Clive Chan, who claims to be the second person ever hired onto OpenAI's custom chip programme, has defected to Anthropic. The timing is notable: both companies are heading toward public listings, and Anthropic is reportedly sizing up whether to build its own silicon.

Chan was candid about his respect for what he left behind. In a public LinkedIn post, he praised the hardware talent density at OpenAI as something he'd not seen matched anywhere, and predicted the chips being built there would become central to the development of AGI. High praise. Then he handed in his notice.

At OpenAI, Chan was involved in building custom chips from the ground up and had a hand in the company's strategic partnership with Broadcom, a relationship that has apparently been bumpy due to disagreements over production costs and questions about OpenAI's creditworthiness.

What exactly Anthropic wants him for is anyone's guess.

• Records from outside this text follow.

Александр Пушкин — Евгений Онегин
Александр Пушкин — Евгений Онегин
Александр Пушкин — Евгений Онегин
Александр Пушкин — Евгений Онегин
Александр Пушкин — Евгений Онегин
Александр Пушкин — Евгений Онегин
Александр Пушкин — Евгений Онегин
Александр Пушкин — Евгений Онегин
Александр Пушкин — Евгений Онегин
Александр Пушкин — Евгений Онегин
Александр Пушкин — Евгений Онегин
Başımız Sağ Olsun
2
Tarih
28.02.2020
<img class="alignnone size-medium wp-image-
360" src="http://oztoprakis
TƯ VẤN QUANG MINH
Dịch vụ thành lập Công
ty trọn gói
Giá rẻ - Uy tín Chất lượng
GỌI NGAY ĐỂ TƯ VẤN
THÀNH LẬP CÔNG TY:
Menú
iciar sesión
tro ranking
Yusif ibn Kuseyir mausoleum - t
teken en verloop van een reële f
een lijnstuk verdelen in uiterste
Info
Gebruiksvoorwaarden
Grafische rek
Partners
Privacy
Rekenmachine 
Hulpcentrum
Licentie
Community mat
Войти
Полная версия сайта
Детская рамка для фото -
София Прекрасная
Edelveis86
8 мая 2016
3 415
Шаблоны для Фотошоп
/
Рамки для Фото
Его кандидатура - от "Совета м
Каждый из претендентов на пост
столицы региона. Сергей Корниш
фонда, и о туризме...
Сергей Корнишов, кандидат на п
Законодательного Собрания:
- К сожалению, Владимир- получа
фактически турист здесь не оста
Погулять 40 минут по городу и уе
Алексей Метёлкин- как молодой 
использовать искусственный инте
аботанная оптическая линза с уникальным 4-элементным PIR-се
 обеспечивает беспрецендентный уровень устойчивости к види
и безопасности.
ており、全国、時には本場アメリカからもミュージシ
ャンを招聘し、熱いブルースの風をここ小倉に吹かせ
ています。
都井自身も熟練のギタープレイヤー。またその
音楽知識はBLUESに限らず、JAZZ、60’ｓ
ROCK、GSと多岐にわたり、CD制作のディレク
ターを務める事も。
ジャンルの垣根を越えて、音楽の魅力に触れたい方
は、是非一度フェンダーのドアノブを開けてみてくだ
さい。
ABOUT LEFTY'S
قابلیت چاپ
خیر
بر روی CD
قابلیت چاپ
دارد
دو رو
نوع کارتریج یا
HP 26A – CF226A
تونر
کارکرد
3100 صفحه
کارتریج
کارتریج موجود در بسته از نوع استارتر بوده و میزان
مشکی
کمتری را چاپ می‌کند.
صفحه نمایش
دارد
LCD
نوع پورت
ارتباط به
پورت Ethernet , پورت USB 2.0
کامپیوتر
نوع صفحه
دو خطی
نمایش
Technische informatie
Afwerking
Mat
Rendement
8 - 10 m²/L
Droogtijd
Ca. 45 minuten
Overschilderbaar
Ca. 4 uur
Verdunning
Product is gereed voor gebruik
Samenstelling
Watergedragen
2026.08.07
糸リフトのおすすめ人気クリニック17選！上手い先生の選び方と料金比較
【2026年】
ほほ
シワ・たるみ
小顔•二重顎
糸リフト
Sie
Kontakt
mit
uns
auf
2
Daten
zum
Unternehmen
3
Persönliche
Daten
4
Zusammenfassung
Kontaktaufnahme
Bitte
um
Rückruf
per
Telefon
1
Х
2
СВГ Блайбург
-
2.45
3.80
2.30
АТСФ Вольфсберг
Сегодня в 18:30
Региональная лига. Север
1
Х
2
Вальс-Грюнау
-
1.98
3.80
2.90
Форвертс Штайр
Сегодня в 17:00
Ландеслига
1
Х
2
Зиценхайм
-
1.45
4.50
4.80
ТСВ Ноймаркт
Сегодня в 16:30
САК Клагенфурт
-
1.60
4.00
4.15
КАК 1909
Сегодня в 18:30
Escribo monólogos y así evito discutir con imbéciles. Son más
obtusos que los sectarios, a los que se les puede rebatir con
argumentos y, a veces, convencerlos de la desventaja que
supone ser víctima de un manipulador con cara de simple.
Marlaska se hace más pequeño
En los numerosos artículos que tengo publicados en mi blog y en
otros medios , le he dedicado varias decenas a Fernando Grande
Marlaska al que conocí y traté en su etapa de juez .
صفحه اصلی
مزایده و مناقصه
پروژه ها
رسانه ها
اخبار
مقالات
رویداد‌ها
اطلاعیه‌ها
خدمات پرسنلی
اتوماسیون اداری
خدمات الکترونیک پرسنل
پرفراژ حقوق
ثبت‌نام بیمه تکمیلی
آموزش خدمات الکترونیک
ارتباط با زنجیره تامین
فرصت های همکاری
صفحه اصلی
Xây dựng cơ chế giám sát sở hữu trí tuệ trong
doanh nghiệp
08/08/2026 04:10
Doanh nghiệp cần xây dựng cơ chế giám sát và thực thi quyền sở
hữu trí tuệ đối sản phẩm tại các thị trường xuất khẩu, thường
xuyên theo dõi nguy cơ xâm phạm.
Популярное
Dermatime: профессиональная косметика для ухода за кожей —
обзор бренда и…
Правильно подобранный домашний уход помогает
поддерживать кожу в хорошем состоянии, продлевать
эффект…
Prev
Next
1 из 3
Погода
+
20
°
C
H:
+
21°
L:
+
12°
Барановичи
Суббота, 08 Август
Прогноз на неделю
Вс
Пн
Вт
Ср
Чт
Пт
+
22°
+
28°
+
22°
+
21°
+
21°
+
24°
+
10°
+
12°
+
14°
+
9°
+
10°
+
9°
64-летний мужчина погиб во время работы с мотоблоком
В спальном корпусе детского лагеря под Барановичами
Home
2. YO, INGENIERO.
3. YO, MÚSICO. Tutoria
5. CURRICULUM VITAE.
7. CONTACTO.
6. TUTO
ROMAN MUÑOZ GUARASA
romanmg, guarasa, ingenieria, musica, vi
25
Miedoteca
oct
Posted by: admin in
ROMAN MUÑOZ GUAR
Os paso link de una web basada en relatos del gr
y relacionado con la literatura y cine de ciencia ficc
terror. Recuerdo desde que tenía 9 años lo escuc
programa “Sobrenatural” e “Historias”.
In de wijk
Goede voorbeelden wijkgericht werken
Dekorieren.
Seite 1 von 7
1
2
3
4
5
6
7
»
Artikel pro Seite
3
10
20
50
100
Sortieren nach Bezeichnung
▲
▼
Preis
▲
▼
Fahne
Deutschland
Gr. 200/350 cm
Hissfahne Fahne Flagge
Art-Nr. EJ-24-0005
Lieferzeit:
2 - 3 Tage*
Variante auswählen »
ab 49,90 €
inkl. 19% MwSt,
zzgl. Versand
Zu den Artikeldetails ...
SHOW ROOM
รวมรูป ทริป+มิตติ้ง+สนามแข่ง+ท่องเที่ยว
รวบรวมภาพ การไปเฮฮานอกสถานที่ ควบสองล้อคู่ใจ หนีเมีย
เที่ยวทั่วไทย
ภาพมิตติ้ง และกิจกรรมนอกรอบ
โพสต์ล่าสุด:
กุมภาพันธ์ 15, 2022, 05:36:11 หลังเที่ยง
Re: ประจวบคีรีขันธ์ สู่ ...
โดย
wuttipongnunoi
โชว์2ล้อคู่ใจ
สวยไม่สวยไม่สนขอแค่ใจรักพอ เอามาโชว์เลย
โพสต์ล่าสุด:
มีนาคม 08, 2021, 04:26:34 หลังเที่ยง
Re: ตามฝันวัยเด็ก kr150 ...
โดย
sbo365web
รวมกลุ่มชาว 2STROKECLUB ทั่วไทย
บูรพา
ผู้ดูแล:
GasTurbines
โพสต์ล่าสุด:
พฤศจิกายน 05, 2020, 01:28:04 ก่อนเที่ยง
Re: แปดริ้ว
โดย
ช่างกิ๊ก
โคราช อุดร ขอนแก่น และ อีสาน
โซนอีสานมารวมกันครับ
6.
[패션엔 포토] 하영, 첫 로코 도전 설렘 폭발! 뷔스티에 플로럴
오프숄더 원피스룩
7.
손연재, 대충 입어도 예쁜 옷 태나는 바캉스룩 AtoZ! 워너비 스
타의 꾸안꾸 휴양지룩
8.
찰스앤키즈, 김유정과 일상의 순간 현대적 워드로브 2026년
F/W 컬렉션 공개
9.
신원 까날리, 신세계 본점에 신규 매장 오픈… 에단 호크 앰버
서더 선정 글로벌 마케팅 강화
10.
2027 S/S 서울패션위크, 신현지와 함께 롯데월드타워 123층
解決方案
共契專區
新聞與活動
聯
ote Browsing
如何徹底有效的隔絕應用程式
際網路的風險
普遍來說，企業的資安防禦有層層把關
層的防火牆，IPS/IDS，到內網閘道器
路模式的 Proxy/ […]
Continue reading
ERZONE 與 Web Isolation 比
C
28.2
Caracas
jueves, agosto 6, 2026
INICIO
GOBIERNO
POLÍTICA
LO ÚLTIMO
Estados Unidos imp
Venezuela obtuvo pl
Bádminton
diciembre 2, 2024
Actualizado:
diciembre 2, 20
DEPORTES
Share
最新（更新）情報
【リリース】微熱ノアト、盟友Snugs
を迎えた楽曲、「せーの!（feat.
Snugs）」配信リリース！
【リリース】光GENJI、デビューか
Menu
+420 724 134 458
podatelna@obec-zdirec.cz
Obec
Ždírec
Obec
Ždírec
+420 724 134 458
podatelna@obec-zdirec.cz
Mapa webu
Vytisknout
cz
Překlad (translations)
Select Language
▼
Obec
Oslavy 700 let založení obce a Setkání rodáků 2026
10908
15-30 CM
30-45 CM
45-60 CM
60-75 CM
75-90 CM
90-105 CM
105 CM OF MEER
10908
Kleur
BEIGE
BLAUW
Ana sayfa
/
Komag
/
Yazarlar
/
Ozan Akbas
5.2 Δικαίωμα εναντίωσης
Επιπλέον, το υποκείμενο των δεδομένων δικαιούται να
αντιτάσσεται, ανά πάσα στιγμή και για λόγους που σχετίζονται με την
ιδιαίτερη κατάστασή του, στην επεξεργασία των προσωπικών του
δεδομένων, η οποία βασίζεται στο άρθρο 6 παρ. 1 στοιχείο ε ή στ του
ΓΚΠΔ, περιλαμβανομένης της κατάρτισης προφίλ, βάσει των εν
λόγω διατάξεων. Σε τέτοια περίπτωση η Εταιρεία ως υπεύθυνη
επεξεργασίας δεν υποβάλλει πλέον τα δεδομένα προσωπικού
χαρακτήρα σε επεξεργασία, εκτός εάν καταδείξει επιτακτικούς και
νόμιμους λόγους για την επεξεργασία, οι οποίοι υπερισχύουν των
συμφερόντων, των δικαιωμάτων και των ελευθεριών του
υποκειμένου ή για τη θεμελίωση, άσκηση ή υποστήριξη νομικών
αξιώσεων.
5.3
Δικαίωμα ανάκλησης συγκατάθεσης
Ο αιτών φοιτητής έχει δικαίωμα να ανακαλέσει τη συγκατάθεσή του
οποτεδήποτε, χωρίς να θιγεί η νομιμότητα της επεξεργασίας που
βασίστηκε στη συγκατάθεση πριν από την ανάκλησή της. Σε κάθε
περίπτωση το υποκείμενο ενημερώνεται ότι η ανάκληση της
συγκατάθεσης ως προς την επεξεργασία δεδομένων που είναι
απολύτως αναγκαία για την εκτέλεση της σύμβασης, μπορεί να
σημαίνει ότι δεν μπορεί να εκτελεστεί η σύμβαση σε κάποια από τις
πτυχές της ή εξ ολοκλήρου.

His LinkedIn job description reads "perplexity per picojoule", which is technically about squeezing maximum model performance out of minimum energy. That could mean optimising software stacks for existing GPUs and TPUs, or it could mean designing bespoke chips altogether. Both are plausible. Neither Anthropic nor Chan has been more specific.

The business case for custom silicon is fairly straightforward. Anthropic currently runs Claude on Google TPUs and Amazon hardware. That works, but it's expensive and it hands a degree of control to suppliers. Purpose-built chips, optimised for Anthropic's specific inference workloads, would reduce that dependency and improve margins over time. As AI shifts from research novelty to infrastructure commodity, margin efficiency starts to matter enormously.

Reuters reported in April that Anthropic was in early discussions about chip design, with no dedicated team in place yet. Chan could be the first brick in that wall, and he's arriving with hard-won knowledge from one of the few organisations that has actually attempted to build AI silicon at this scale.

Before OpenAI, Chan spent around two and a half years at Tesla's Autopilot division working on custom ML training chips, covering software framework bring-up, datacentre co-design, and energy-efficient number formats. He joined OpenAI in January 2024.

Anthropic recently signed a long-term agreement with Google and Broadcom as part of a stated commitment to put $50 billion into US computing infrastructure. Whether that deal is a precursor to in-house chip development or just a hedged supply arrangement remains to be seen. Either way, hiring someone with Chan's background sends a reasonably clear signal about the direction of travel.